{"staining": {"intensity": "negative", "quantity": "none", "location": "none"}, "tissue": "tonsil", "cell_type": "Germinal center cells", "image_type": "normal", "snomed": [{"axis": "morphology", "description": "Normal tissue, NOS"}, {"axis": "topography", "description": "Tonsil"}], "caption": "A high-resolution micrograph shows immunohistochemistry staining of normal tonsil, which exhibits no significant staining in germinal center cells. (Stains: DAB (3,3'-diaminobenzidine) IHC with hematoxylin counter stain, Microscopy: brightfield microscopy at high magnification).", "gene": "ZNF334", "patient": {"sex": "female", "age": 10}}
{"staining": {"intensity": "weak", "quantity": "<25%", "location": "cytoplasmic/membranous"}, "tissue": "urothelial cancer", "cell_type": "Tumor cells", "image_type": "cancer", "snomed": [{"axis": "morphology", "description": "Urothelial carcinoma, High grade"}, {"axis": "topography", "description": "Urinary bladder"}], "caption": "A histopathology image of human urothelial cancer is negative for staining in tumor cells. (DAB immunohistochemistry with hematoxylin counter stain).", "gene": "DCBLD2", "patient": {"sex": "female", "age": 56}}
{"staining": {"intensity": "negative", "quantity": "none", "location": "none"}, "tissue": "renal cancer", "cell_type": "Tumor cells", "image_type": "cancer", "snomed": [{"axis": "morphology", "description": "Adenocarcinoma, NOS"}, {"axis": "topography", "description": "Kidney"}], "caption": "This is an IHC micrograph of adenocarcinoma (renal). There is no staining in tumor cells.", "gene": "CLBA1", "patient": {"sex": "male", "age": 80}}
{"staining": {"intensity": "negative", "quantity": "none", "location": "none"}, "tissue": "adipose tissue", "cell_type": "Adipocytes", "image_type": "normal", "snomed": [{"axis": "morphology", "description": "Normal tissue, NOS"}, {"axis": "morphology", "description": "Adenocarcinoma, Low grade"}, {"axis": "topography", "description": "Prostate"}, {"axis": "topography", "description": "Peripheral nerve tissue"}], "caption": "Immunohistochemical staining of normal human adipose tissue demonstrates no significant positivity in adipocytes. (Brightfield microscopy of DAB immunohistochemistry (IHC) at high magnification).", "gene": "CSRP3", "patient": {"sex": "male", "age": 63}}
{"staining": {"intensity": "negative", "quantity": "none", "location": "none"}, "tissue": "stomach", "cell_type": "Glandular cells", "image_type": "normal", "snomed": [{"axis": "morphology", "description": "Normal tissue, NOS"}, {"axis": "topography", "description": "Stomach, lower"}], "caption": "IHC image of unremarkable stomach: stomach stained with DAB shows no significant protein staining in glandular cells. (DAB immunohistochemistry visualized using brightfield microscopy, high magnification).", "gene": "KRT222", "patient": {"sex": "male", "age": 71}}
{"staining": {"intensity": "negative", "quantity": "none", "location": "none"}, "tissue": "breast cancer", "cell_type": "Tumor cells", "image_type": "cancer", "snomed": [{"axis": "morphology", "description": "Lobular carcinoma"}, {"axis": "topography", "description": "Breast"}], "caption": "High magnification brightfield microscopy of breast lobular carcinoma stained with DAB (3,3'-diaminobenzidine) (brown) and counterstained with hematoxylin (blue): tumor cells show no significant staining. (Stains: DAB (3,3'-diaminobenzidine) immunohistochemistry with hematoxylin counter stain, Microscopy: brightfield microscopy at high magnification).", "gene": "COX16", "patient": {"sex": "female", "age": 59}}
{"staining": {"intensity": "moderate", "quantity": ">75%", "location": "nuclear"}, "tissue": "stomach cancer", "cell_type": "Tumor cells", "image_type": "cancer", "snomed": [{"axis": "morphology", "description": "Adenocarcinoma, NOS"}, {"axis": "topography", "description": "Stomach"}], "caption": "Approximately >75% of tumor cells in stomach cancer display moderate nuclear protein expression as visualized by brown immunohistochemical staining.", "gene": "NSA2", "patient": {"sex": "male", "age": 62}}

******************************

• _PROBLEM DESCRIPTION_
All of the material above should be printed exactly as it appears.

• _RESULT FOR THIS EXERCISE_
{"staining": {"intensity": "negative", "quantity": "none", "location": "none"}, "tissue": "tonsil", "cell_type": "Germinal center cells", "image_type": "normal", "snomed": [{"axis": "morphology", "description": "Normal tissue, NOS"}, {"axis": "topography", "description": "Tonsil"}], "caption": "A high-resolution micrograph shows immunohistochemistry staining of normal tonsil, which exhibits no significant staining in germinal center cells. (Stains: DAB (3,3'-diaminobenzidine) IHC with hematoxylin counter stain, Microscopy: brightfield microscopy at high magnification).", "gene": "ZNF334", "patient": {"sex": "female", "age": 10}}
{"staining": {"intensity": "weak", "quantity": "<25%", "location": "cytoplasmic/membranous"}, "tissue": "urothelial cancer", "cell_type": "Tumor cells", "image_type": "cancer", "snomed": [{"axis": "morphology", "description": "Urothelial carcinoma, High grade"}, {"axis": "topography", "description": "Urinary bladder"}], "caption": "A histopathology image of human urothelial cancer is negative for staining in tumor cells. (DAB immunohistochemistry with hematoxylin counter stain).", "gene": "DCBLD2", "patient": {"sex": "female", "age": 56}}
{"staining": {"intensity": "negative", "quantity": "none", "location": "none"}, "tissue": "renal cancer", "cell_type": "Tumor cells", "image_type": "cancer", "snomed": [{"axis": "morphology", "description": "Adenocarcinoma, NOS"}, {"axis": "topography", "description": "Kidney"}], "caption": "This is an IHC micrograph of adenocarcinoma (renal). There is no staining in tumor cells.", "gene": "CLBA1", "patient": {"sex": "male", "age": 80}}
{"staining": {"intensity": "negative", "quantity": "none", "location": "none"}, "tissue": "adipose tissue", "cell_type": "Adipocytes", "image_type": "normal", "snomed": [{"axis": "morphology", "description": "Normal tissue, NOS"}, {"axis": "morphology", "description": "Adenocarcinoma, Low grade"}, {"axis": "topography", "description": "Prostate"}, {"axis": "topography", "description": "Peripheral nerve tissue"}], "caption": "Immunohistochemical staining of normal human adipose tissue demonstrates no significant positivity in adipocytes. (Brightfield microscopy of DAB immunohistochemistry (IHC) at high magnification).", "gene": "CSRP3", "patient": {"sex": "male", "age": 63}}
{"staining": {"intensity": "negative", "quantity": "none", "location": "none"}, "tissue": "stomach", "cell_type": "Glandular cells", "image_type": "normal", "snomed": [{"axis": "morphology", "description": "Normal tissue, NOS"}, {"axis": "topography", "description": "Stomach, lower"}], "caption": "IHC image of unremarkable stomach: stomach stained with DAB shows no significant protein staining in glandular cells. (DAB immunohistochemistry visualized using brightfield microscopy, high magnification).", "gene": "KRT222", "patient": {"sex": "male", "age": 71}}
{"staining": {"intensity": "negative", "quantity": "none", "location": "none"}, "tissue": "breast cancer", "cell_type": "Tumor cells", "image_type": "cancer", "snomed": [{"axis": "morphology", "description": "Lobular carcinoma"}, {"axis": "topography", "description": "Breast"}], "caption": "High magnification brightfield microscopy of breast lobular carcinoma stained with DAB (3,3'-diaminobenzidine) (brown) and counterstained with hematoxylin (blue): tumor cells show no significant staining. (Stains: DAB (3,3'-diaminobenzidine) immunohistochemistry with hematoxylin counter stain, Microscopy: brightfield microscopy at high magnification).", "gene": "COX16", "patient": {"sex": "female", "age": 59}}
{"staining": {"intensity": "moderate", "quantity": ">75%", "location": "nuclear"}, "tissue": "stomach cancer", "cell_type": "Tumor cells", "image_type": "cancer", "snomed": [{"axis": "morphology", "description": "Adenocarcinoma, NOS"}, {"axis": "topography", "description": "Stomach"}], "caption": "Approximately >75% of tumor cells in stomach cancer display moderate nuclear protein expression as visualized by brown immunohistochemical staining.", "gene": "NSA2", "patient": {"sex": "male", "age": 62}}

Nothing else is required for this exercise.